◆ **Work to be completed**
When the string "plant" is part of a line below, that line should be copied.

◆ **Data provided**
++++++++++++++++++++

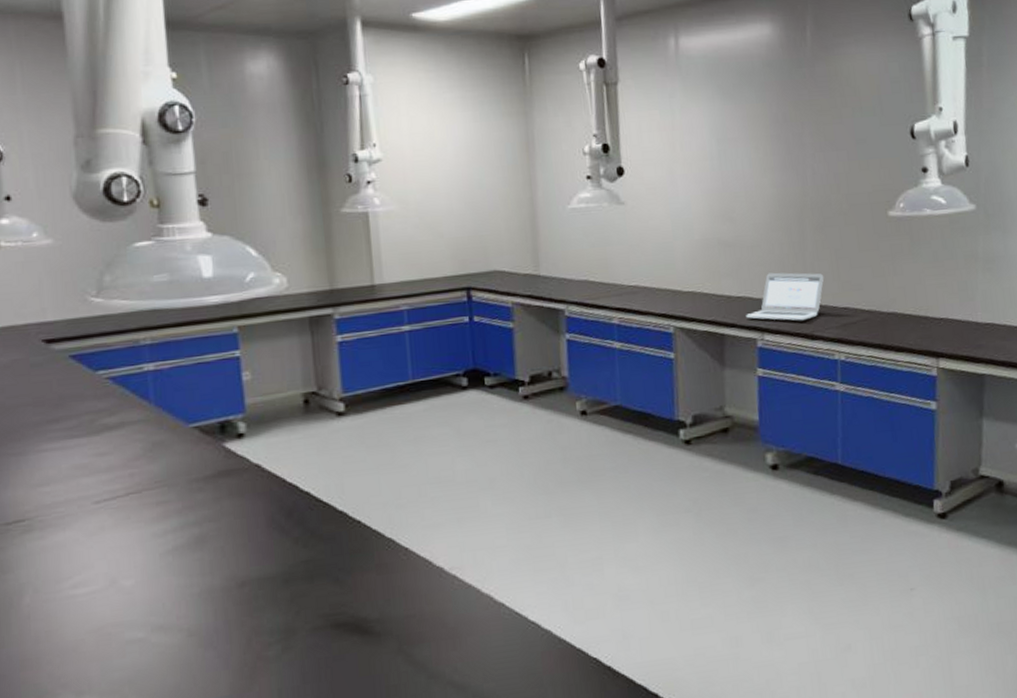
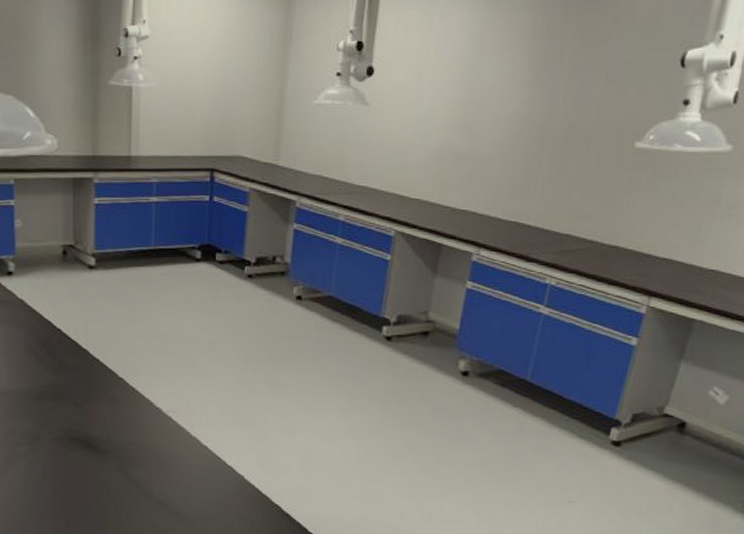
laptop: present [746,272,825,321] -> none [466,190,553,242]

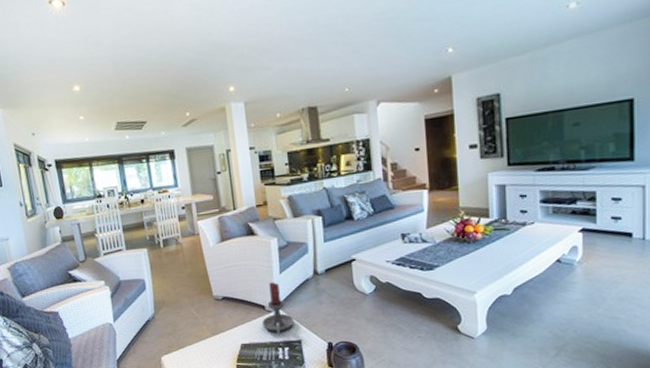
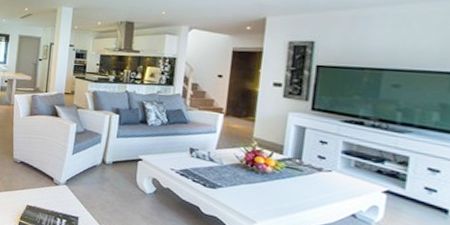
candle holder: present [262,282,294,335] -> none [48,159,76,207]

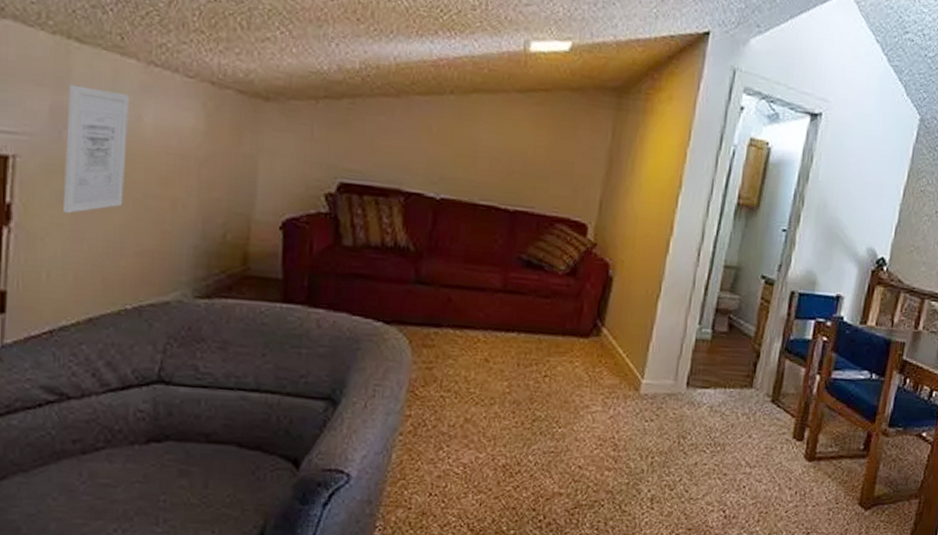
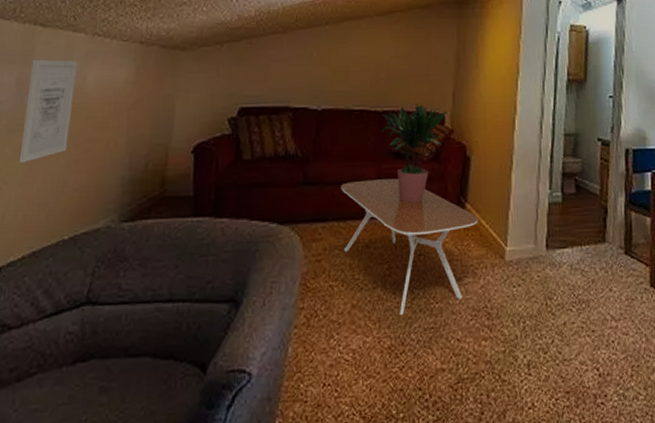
coffee table: none [458,287,615,435] -> present [341,179,478,315]
potted plant: none [511,207,590,320] -> present [382,104,446,203]

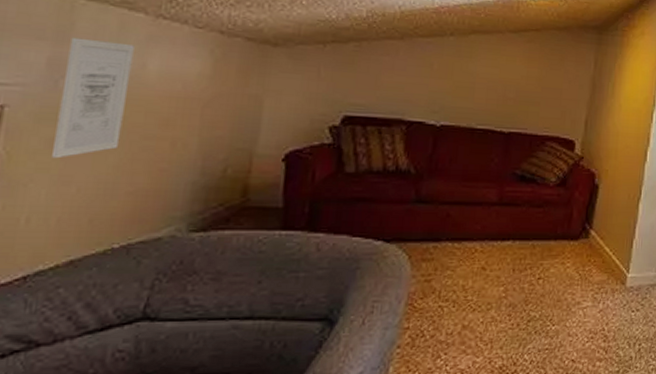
coffee table: present [341,179,478,315] -> none [456,201,602,336]
potted plant: present [382,104,446,203] -> none [506,128,577,227]

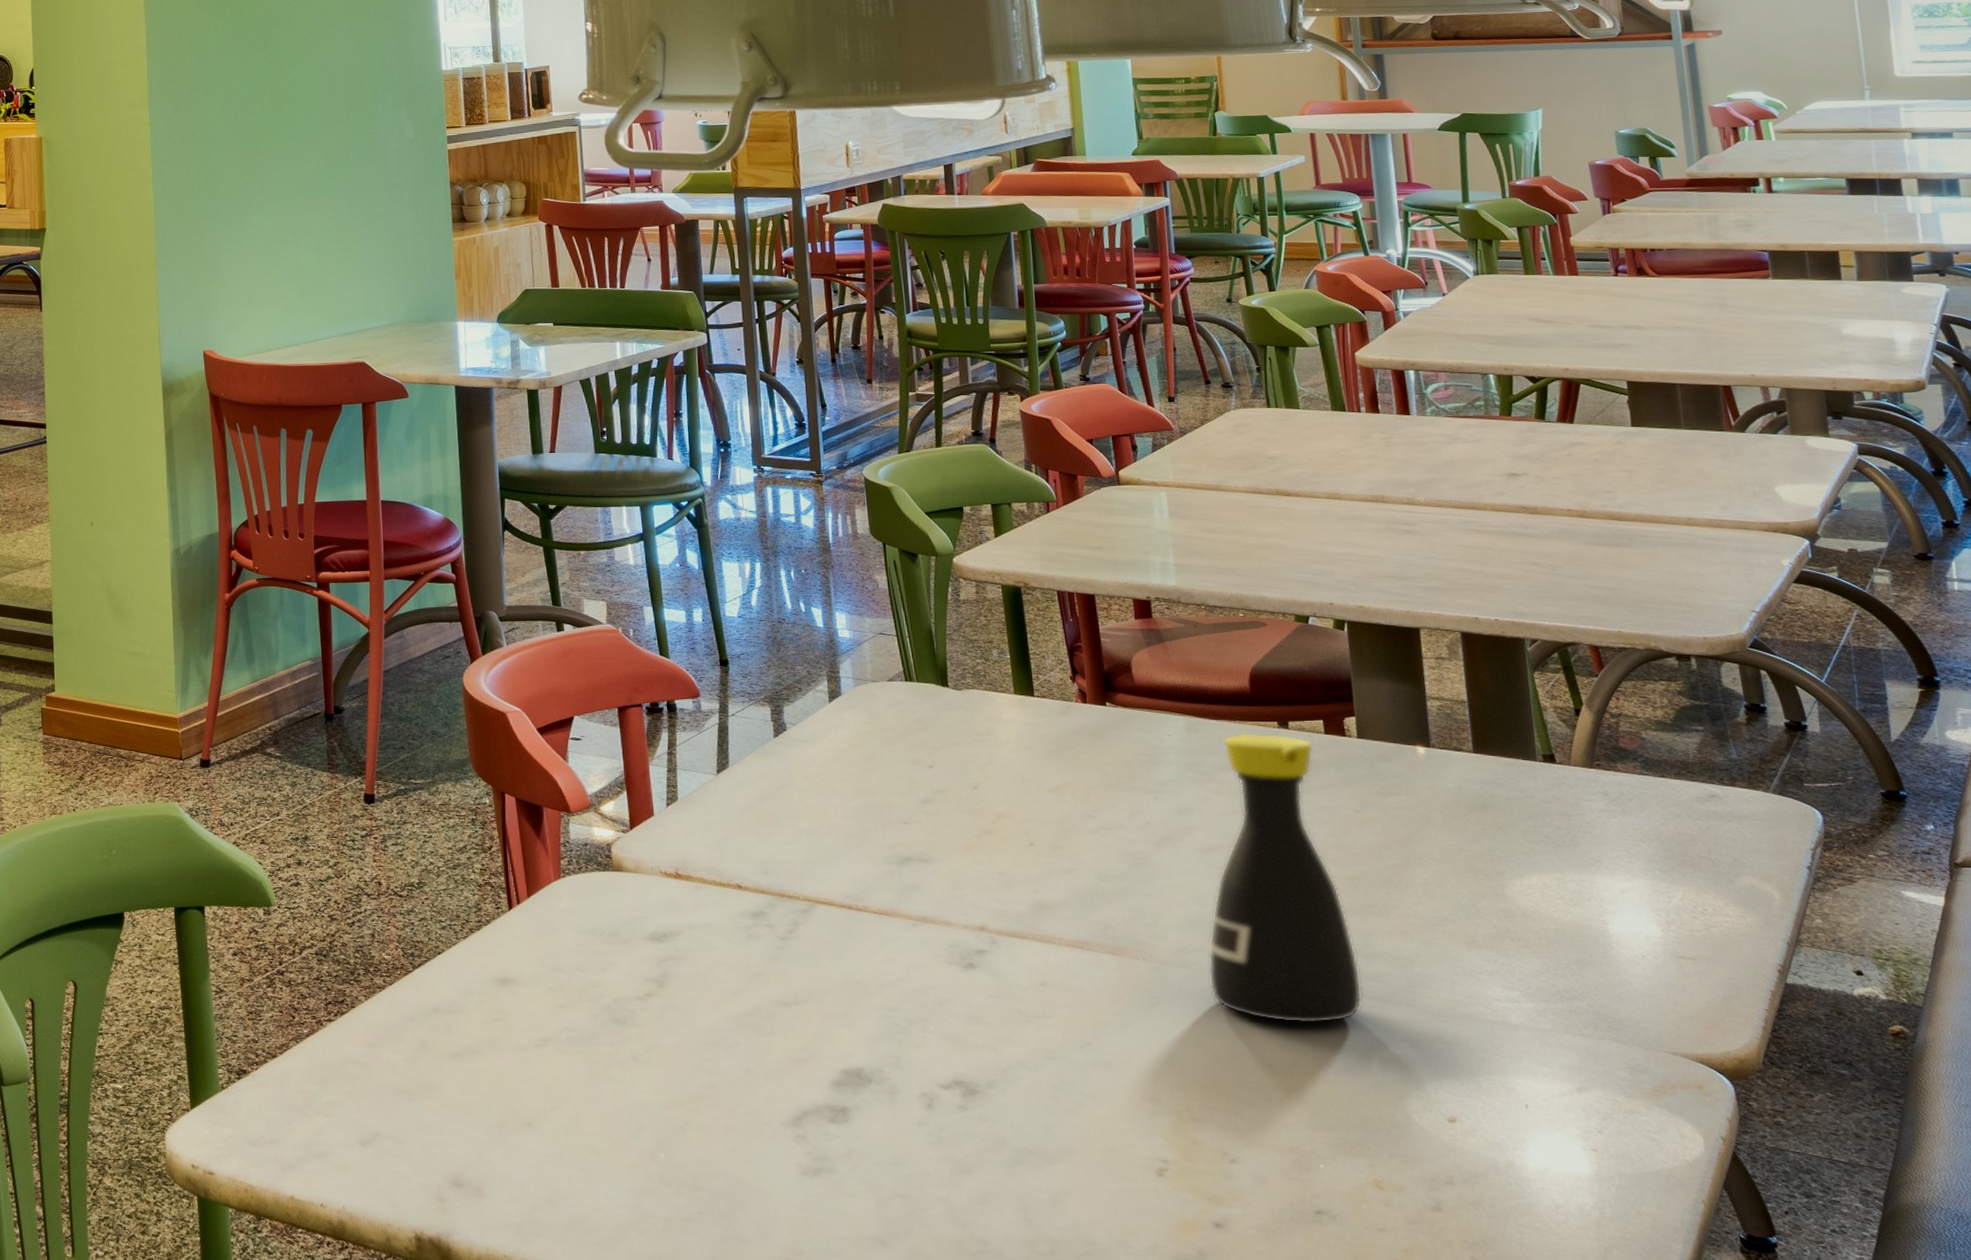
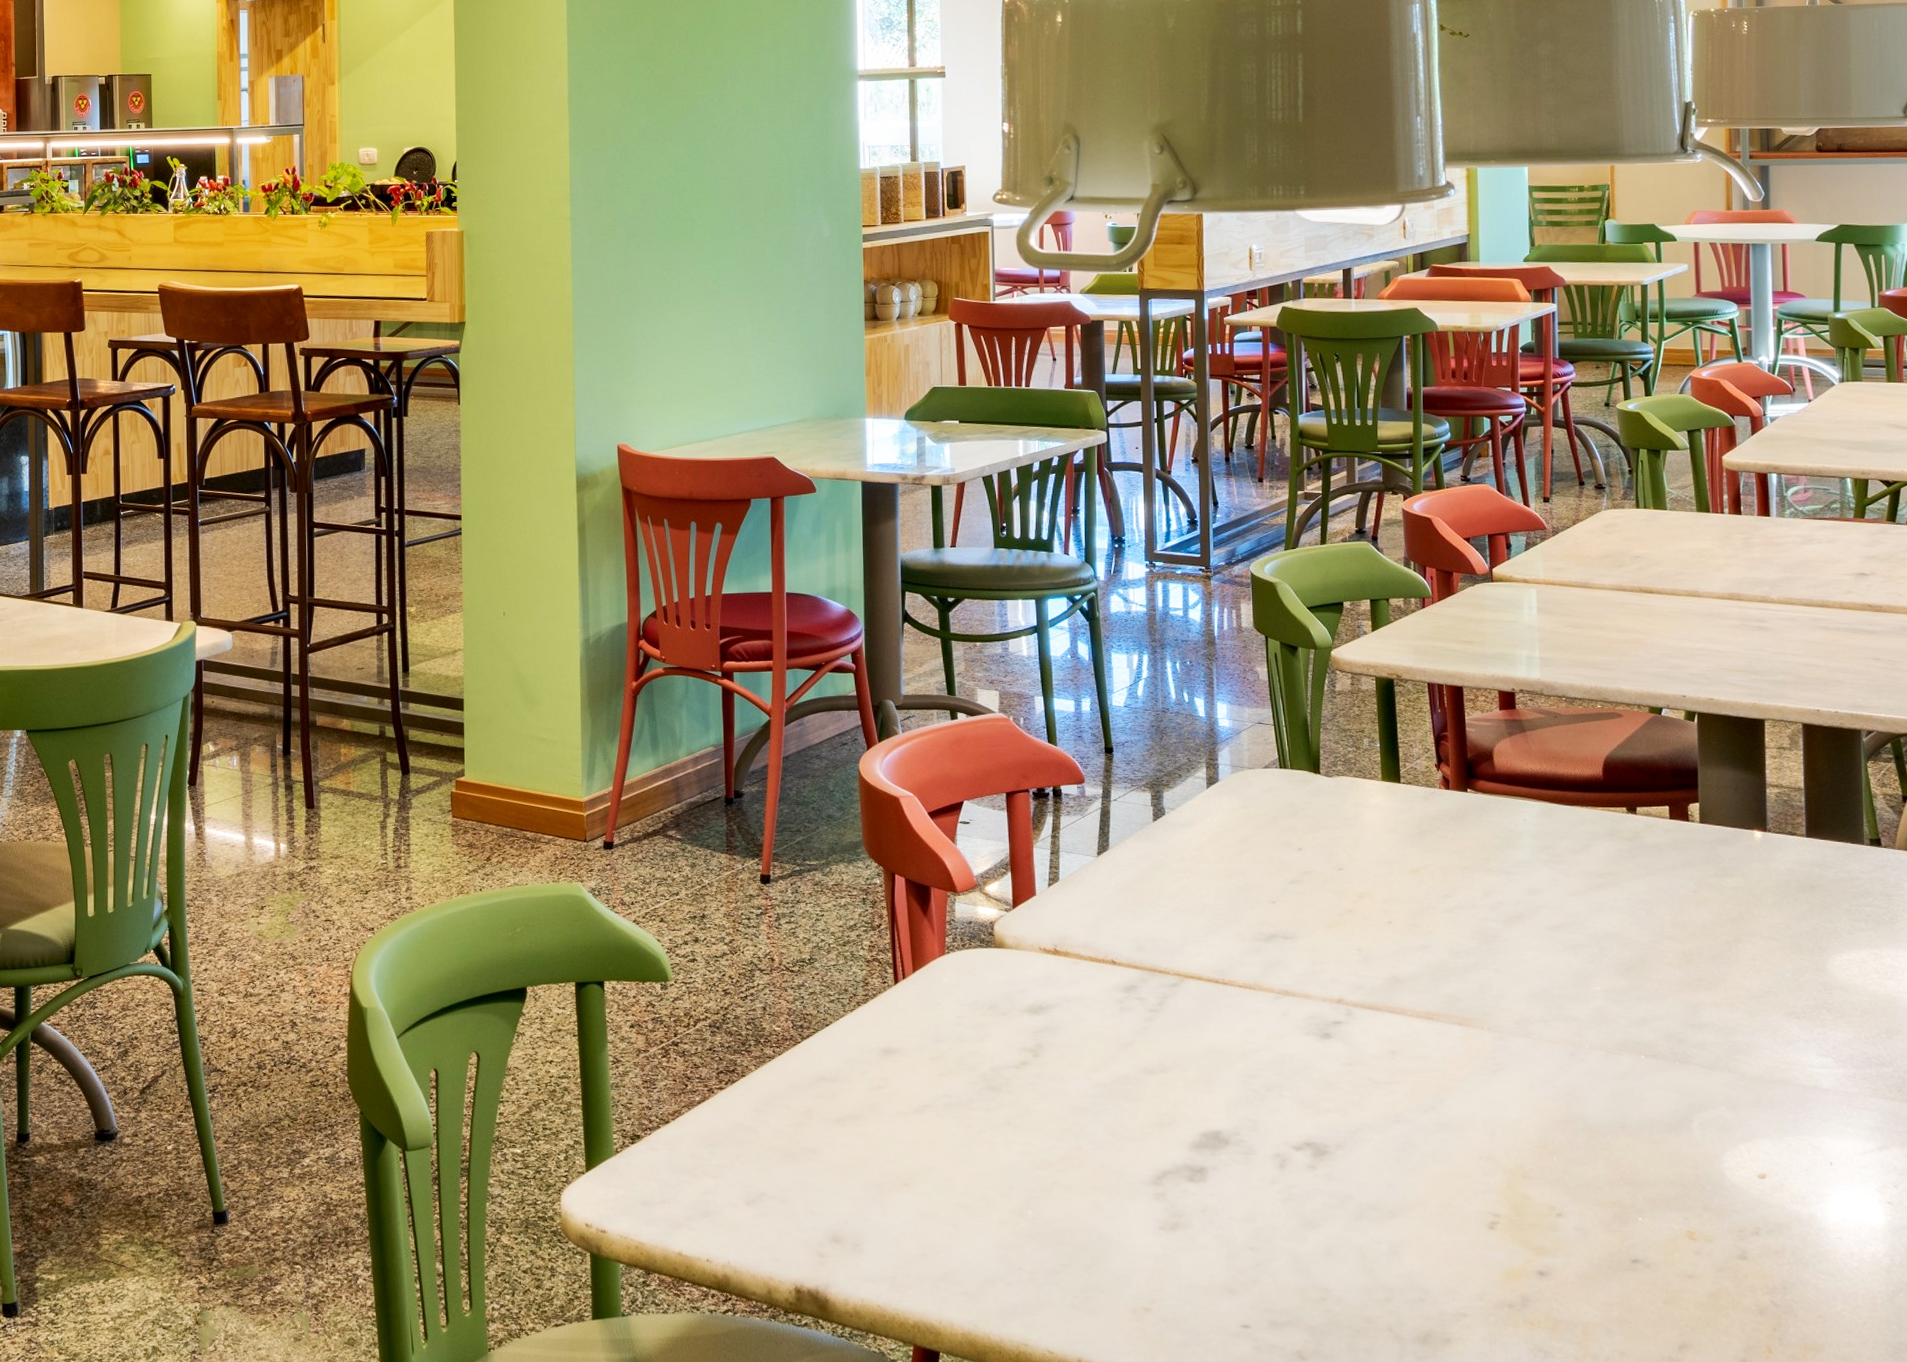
bottle: present [1208,732,1362,1025] -> none [1547,817,1688,1089]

++++++++++++++++++++

◆ **Answer space**
potted plant: none [511,207,590,320] -> present [382,104,446,203]
potted plant: present [382,104,446,203] -> none [506,128,577,227]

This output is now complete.